**Problem description**
Exact duplicates of the lines from the top of the data through the line containing "1: (189, 234, 1.54)" are needed, with every picture left out.

Information shown START

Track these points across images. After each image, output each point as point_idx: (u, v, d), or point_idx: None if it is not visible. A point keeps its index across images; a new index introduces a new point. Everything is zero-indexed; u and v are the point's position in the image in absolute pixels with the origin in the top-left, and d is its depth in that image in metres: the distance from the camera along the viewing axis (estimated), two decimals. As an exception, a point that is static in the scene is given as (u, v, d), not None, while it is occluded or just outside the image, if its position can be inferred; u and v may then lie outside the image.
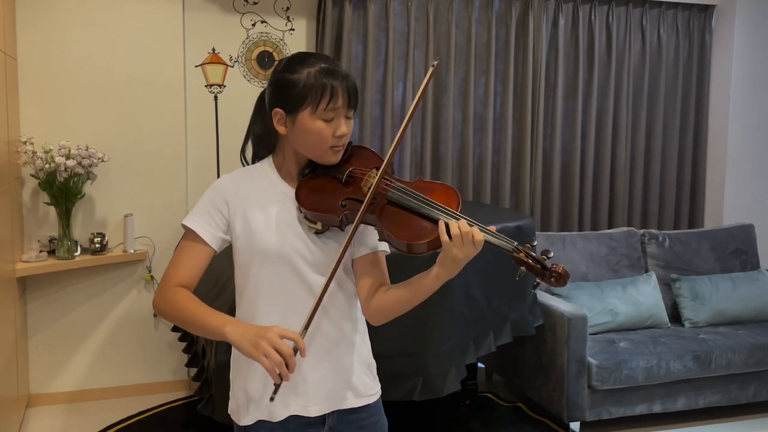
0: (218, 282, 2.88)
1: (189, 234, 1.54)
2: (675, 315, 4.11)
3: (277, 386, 1.37)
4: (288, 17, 4.17)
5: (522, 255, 1.44)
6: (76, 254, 3.70)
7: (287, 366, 1.35)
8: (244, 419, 1.57)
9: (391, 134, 4.22)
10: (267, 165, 1.61)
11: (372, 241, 1.59)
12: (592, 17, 4.55)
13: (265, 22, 4.13)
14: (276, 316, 1.53)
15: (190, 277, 1.52)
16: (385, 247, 1.61)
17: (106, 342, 3.98)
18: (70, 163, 3.52)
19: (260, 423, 1.55)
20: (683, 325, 4.01)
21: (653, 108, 4.77)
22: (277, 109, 1.53)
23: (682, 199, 4.89)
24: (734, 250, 4.41)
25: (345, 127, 1.52)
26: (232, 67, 4.11)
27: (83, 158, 3.58)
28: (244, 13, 4.09)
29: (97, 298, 3.94)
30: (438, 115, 4.37)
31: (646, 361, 3.47)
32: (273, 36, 4.15)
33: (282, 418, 1.55)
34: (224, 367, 2.56)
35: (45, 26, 3.74)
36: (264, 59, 4.14)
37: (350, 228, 1.49)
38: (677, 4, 4.73)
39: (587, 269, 4.08)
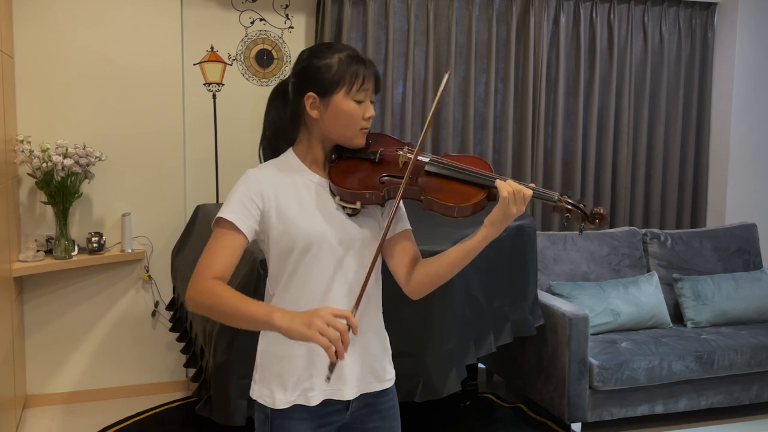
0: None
1: (224, 225, 1.55)
2: (677, 315, 4.08)
3: (332, 365, 1.41)
4: (287, 15, 4.14)
5: (563, 203, 1.57)
6: (73, 254, 3.67)
7: (342, 342, 1.38)
8: (279, 403, 1.61)
9: (391, 133, 4.19)
10: (290, 156, 1.66)
11: (403, 219, 1.70)
12: (594, 15, 4.52)
13: (264, 19, 4.10)
14: (316, 301, 1.59)
15: (226, 269, 1.53)
16: (409, 225, 1.71)
17: (104, 342, 3.96)
18: (68, 162, 3.49)
19: (295, 407, 1.61)
20: (685, 326, 3.99)
21: (655, 106, 4.74)
22: (311, 94, 1.59)
23: (685, 198, 4.86)
24: (737, 250, 4.38)
25: (373, 110, 1.62)
26: (231, 65, 4.08)
27: (80, 157, 3.55)
28: (242, 11, 4.07)
29: (95, 298, 3.91)
30: (438, 114, 4.34)
31: (648, 361, 3.45)
32: (272, 34, 4.12)
33: (317, 403, 1.62)
34: (223, 368, 2.55)
35: (42, 24, 3.71)
36: (263, 57, 4.11)
37: (391, 203, 1.60)
38: (679, 1, 4.70)
39: (589, 269, 4.05)
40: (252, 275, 2.54)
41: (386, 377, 1.72)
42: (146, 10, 3.85)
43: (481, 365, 4.21)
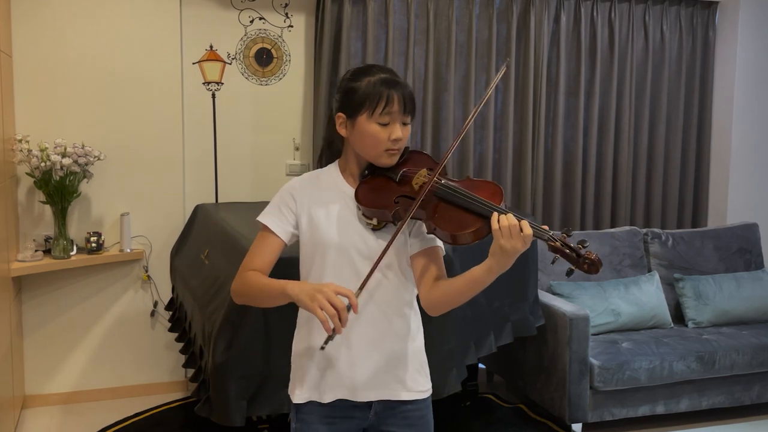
0: (217, 281, 2.85)
1: (263, 228, 1.74)
2: (678, 315, 4.07)
3: (328, 337, 1.52)
4: (286, 14, 4.13)
5: (558, 244, 1.56)
6: (72, 254, 3.66)
7: (340, 319, 1.48)
8: (298, 398, 1.76)
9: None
10: (333, 167, 1.79)
11: (429, 237, 1.72)
12: (594, 14, 4.51)
13: (264, 18, 4.09)
14: None
15: (263, 264, 1.71)
16: (440, 243, 1.74)
17: (103, 342, 3.95)
18: (66, 161, 3.48)
19: (311, 403, 1.74)
20: (686, 326, 3.97)
21: (656, 106, 4.73)
22: (340, 114, 1.71)
23: (686, 198, 4.85)
24: (738, 250, 4.37)
25: (400, 132, 1.67)
26: (230, 64, 4.06)
27: (79, 156, 3.54)
28: (242, 10, 4.05)
29: (94, 297, 3.90)
30: (438, 113, 4.33)
31: (649, 361, 3.43)
32: (271, 33, 4.11)
33: (330, 401, 1.72)
34: (222, 368, 2.54)
35: (40, 22, 3.70)
36: (262, 56, 4.10)
37: (408, 222, 1.65)
38: (680, 0, 4.68)
39: (589, 269, 4.03)
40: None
41: (417, 388, 1.77)
42: (145, 9, 3.84)
43: (481, 365, 4.20)
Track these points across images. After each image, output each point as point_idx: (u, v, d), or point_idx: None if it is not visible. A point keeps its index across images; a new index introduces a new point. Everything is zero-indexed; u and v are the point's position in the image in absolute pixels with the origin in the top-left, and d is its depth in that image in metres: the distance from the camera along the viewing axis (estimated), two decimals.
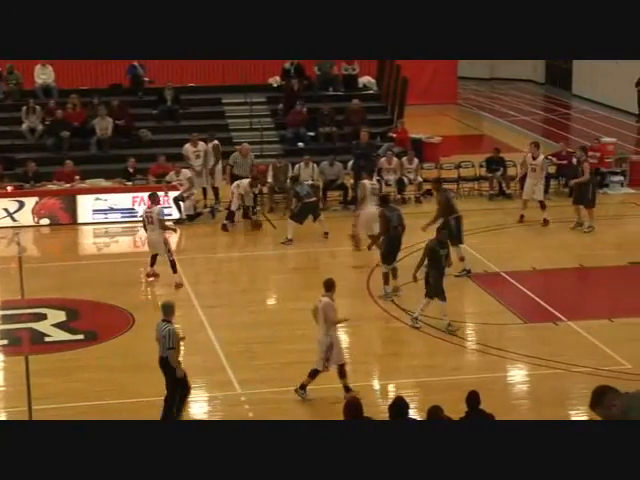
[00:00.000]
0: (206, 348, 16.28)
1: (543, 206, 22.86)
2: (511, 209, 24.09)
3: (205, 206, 23.91)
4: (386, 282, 18.40)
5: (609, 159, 26.21)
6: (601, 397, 8.09)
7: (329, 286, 14.53)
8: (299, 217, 21.74)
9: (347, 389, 14.36)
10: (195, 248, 21.91)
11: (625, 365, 15.40)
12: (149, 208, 19.61)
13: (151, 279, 19.48)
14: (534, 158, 23.06)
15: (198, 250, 21.79)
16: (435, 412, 10.85)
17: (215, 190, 24.26)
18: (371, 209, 20.18)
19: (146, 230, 19.51)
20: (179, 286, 18.91)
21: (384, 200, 19.48)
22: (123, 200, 23.30)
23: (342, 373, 14.48)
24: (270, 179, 24.07)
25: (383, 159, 25.03)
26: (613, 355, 15.87)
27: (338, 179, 24.45)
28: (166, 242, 19.28)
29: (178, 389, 13.68)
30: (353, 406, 10.56)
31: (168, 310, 13.90)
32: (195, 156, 24.19)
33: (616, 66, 29.08)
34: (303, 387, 14.47)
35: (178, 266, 19.10)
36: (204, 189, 24.30)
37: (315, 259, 21.34)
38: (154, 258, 19.41)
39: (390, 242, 18.44)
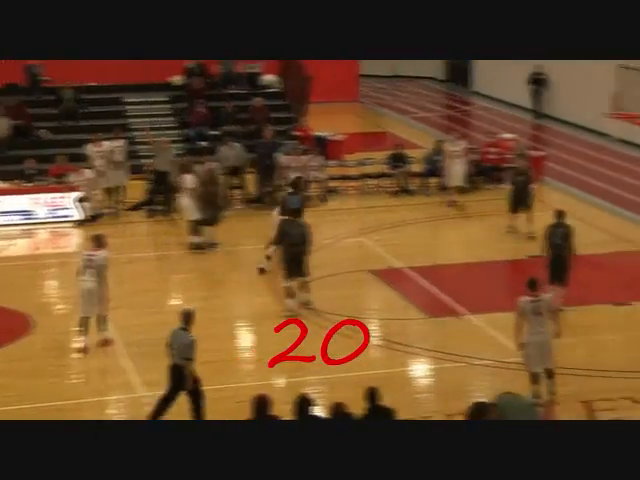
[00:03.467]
0: (110, 349, 16.09)
1: (462, 191, 23.41)
2: (414, 205, 24.35)
3: (109, 207, 23.69)
4: (288, 296, 17.70)
5: (509, 155, 26.60)
6: (482, 415, 8.35)
7: None
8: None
9: None
10: None
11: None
12: (92, 252, 16.30)
13: (81, 354, 15.93)
14: (454, 145, 23.71)
15: None
16: (338, 409, 10.90)
17: (123, 189, 24.03)
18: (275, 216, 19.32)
19: (80, 278, 16.16)
20: (106, 344, 16.33)
21: (291, 212, 18.49)
22: (21, 202, 22.92)
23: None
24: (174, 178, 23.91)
25: (288, 158, 25.04)
26: (513, 347, 16.08)
27: (241, 166, 24.33)
28: (105, 298, 16.20)
29: (176, 396, 13.27)
30: (260, 403, 10.53)
31: (188, 318, 13.29)
32: (99, 156, 23.86)
33: (512, 64, 29.53)
34: None
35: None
36: (108, 189, 24.02)
37: (222, 259, 21.25)
38: (85, 323, 16.04)
39: (286, 257, 17.62)
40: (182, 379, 13.20)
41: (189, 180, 21.29)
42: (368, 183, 25.65)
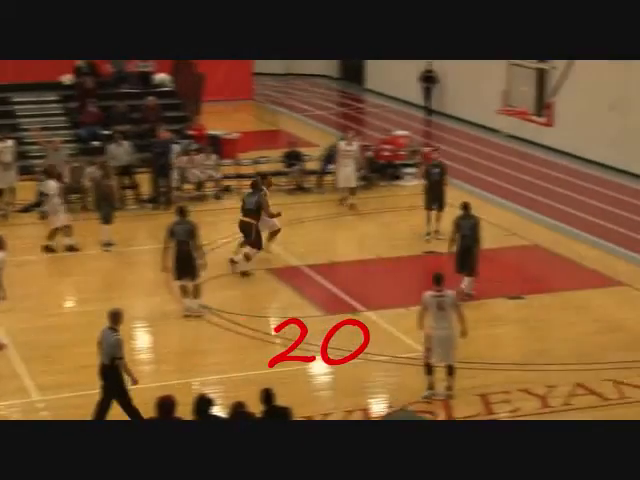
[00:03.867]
0: (2, 353, 15.79)
1: (354, 192, 23.59)
2: (310, 203, 24.44)
3: None
4: (184, 296, 17.57)
5: (402, 152, 26.90)
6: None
7: None
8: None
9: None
10: None
11: (421, 351, 15.81)
12: None
13: None
14: (348, 145, 23.73)
15: None
16: (238, 408, 10.88)
17: (13, 190, 23.60)
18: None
19: None
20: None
21: (246, 213, 19.21)
22: None
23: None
24: (67, 179, 23.55)
25: (183, 157, 24.89)
26: (410, 343, 16.30)
27: (130, 165, 24.04)
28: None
29: (115, 395, 13.18)
30: (165, 405, 10.44)
31: (115, 318, 13.33)
32: None
33: (404, 62, 29.85)
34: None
35: None
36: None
37: (115, 260, 21.01)
38: None
39: (175, 256, 17.41)
40: (112, 379, 13.15)
41: (51, 186, 20.91)
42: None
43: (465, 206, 18.32)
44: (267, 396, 11.41)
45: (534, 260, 20.77)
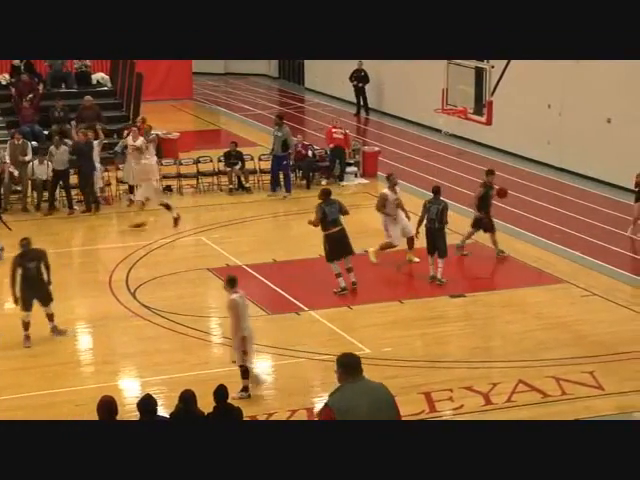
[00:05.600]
0: None
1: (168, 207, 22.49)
2: (251, 202, 24.38)
3: None
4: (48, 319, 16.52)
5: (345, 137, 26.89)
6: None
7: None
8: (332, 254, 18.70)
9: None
10: None
11: (364, 350, 15.87)
12: None
13: None
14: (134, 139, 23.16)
15: None
16: (188, 398, 10.80)
17: None
18: None
19: None
20: None
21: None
22: None
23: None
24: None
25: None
26: (352, 341, 16.33)
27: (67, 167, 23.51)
28: None
29: None
30: (106, 405, 10.33)
31: None
32: None
33: (341, 61, 29.93)
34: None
35: None
36: None
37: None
38: None
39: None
40: None
41: None
42: (204, 181, 25.54)
43: (436, 190, 19.23)
44: (220, 392, 11.34)
45: (476, 258, 20.89)
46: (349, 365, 7.42)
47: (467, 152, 29.01)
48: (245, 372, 14.45)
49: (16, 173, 23.21)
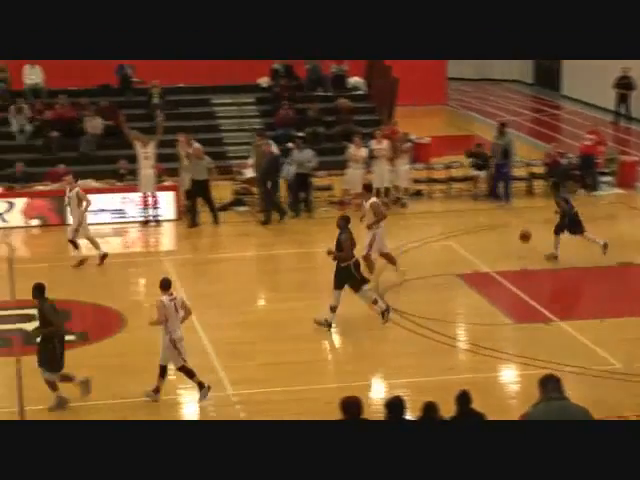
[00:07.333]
0: (197, 349, 16.25)
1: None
2: (493, 210, 24.14)
3: None
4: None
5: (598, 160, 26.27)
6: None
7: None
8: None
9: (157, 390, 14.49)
10: (187, 249, 22.07)
11: (614, 364, 15.44)
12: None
13: None
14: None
15: (189, 251, 21.94)
16: (431, 408, 10.76)
17: None
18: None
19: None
20: None
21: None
22: (112, 201, 23.30)
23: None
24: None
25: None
26: (604, 355, 15.91)
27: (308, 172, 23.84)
28: None
29: None
30: (352, 405, 10.37)
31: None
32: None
33: (602, 66, 29.09)
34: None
35: None
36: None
37: (307, 260, 21.33)
38: None
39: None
40: None
41: None
42: (454, 187, 25.51)
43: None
44: (463, 397, 11.20)
45: None
46: (545, 385, 8.77)
47: None
48: (189, 372, 14.47)
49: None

Information shown END

**Result below**
Track these points across images. After each image, output each point as point_idx: (u, v, d), or point_idx: None if it is not visible. A point keeps its index across images; a new index introduces a new point. Everything is zero-indexed; u and v are the point's position in the image in absolute pixels with the origin in the top-left, and d is its depth in that image in metres: the distance from the camera along the viewing axis (estimated), two decimals. As an exception, a point that is static in the scene is given as (u, v, d), not None, while it is occluded or just outside the image, if its position can be inferred; u and v may then lie outside the image.
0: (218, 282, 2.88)
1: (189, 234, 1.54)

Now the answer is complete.